Texte

Aus Verstreutem ein Ganzes
für präparierte Tuba, 1992

"Aus Verstreutem ein Ganzes" entstand zu Arbeiten von Erika Stürmer-Alex . Diese Künstlerin ist bekannt für eine sehr ausgefeilte Collagetechnik. Viele Werke von ihr entstehen aus auf Schrottplätzen, Straßen oder in Abrißhäusern gefundenen Gegenständen, Dingen, die verstreut herumliegen. Daraus, so sagt sie selbst, schafft sie ein Ganzes. Jene Arbeitsweise hat mich angeregt, die Kompositionen auf ähnliche Weise entstehen zu lassen. Aus Verstreutem ein Ganzes (für Tuba und Tonband) verwendet die Klänge von 66 Percussionsinstrumenten. Diese Klänge wurden gesampelt und auf die Tastatur eines Keyboards verteilt, so daß sie zur gleichen Zeit spielbar und mittels eines Computers abrufbar waren. Mit diesen Klängen wurde zuerst ein sogenanntes Zuspielband hergestellt, was wie der Name schon sagt, einem Instrumentalisten live zugespielt wird.

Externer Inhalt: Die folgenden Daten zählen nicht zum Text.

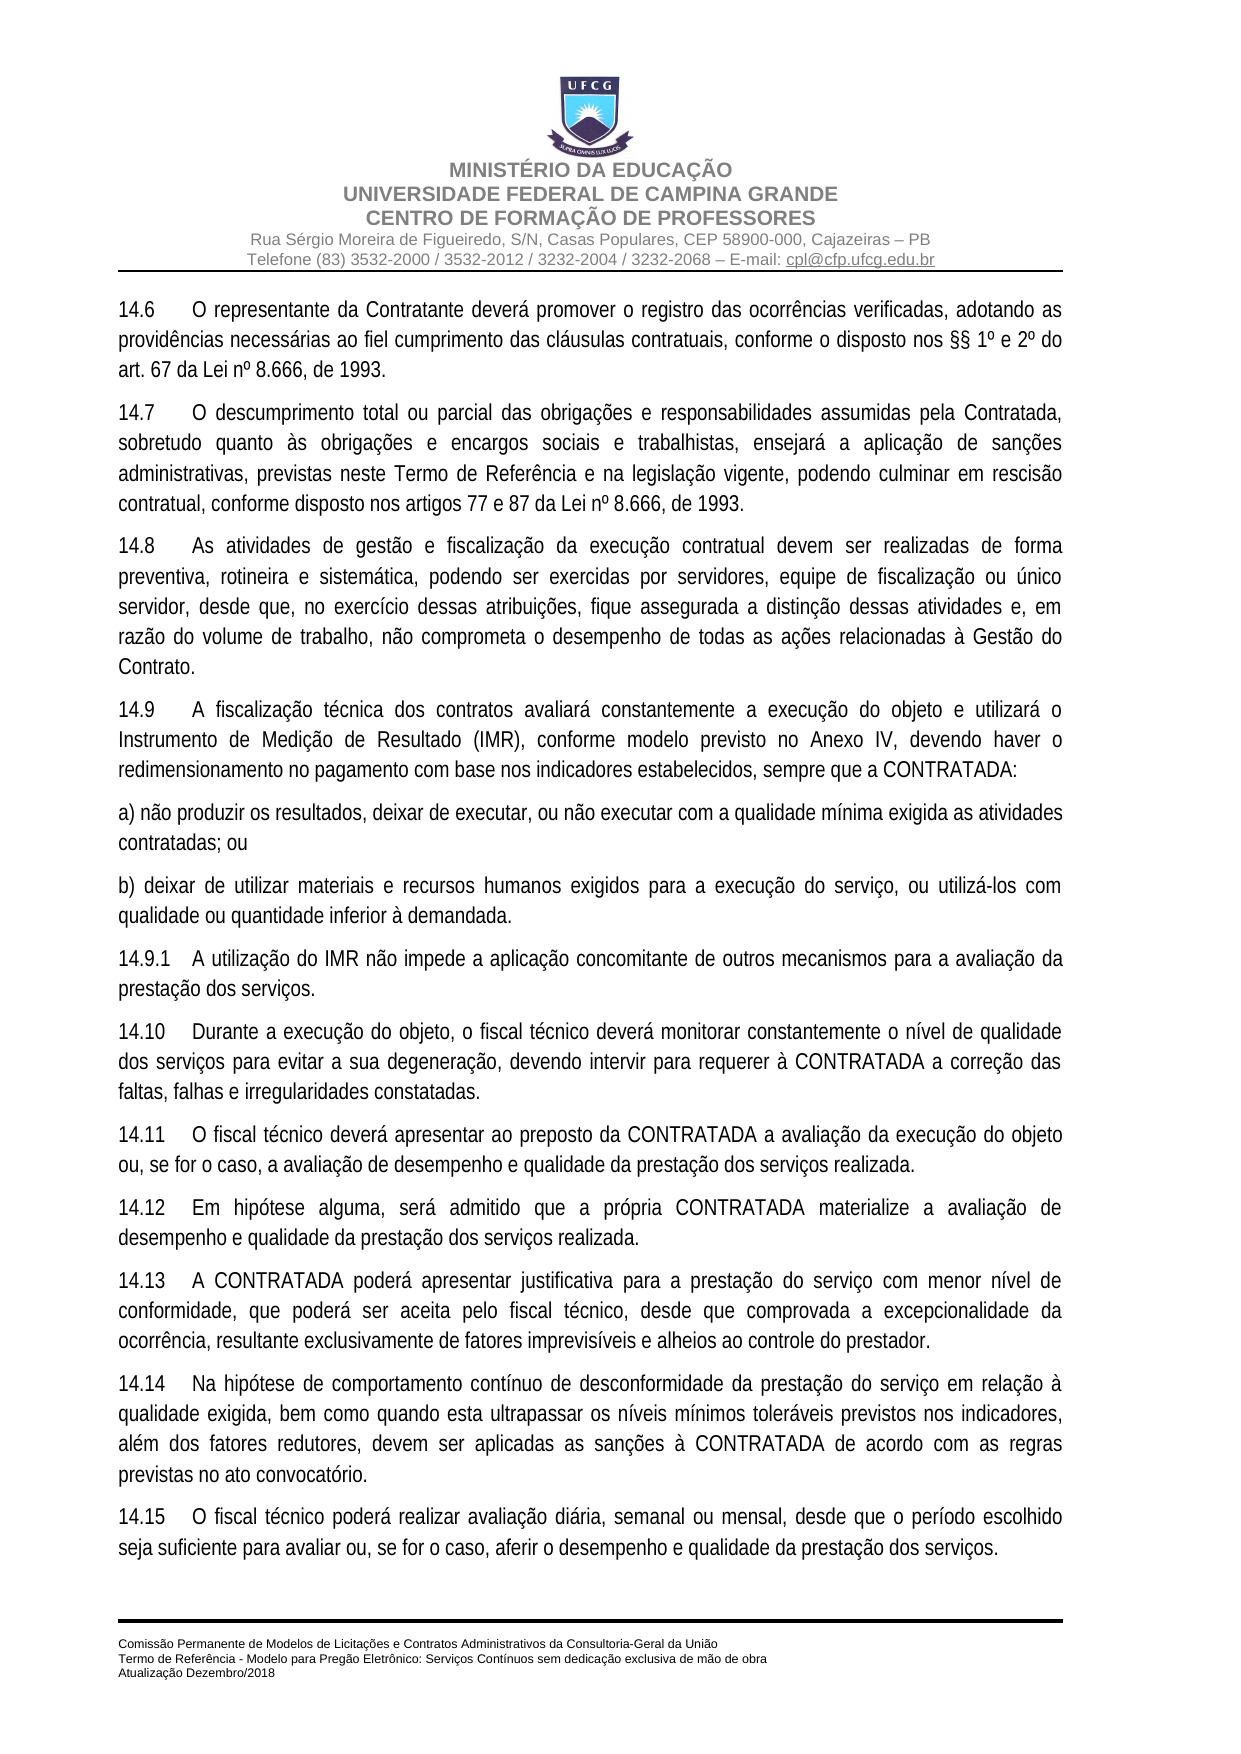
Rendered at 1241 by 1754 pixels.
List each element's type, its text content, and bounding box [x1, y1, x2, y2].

Ich gab dieses Tonband dem Tubisten Michael Vogt und bat ihn, zu diesem Band eine Tubastimme zu improvisieren. Dem Prinzip ausverstreutemeinganzes folgend, zerlegte er seine Tuba und verunstaltete sie durch verschiedene Schalltrichter, die ansonsten anderen Instrumenten zuzuordnen sind oder überhaupt längst ausrangiert oder für den heeren Konzertbetrieb unbrauchbar geworden waren. Außerdem wird der Klang aus der Tuba kommend durch zwei Schläuche in einen leeren und in einen mit Wasser gefüllten Eimer geleitet. Die "Tuba" erscheint somit naturell gefiltert aus verschiedenen Richtungen zu erklingen.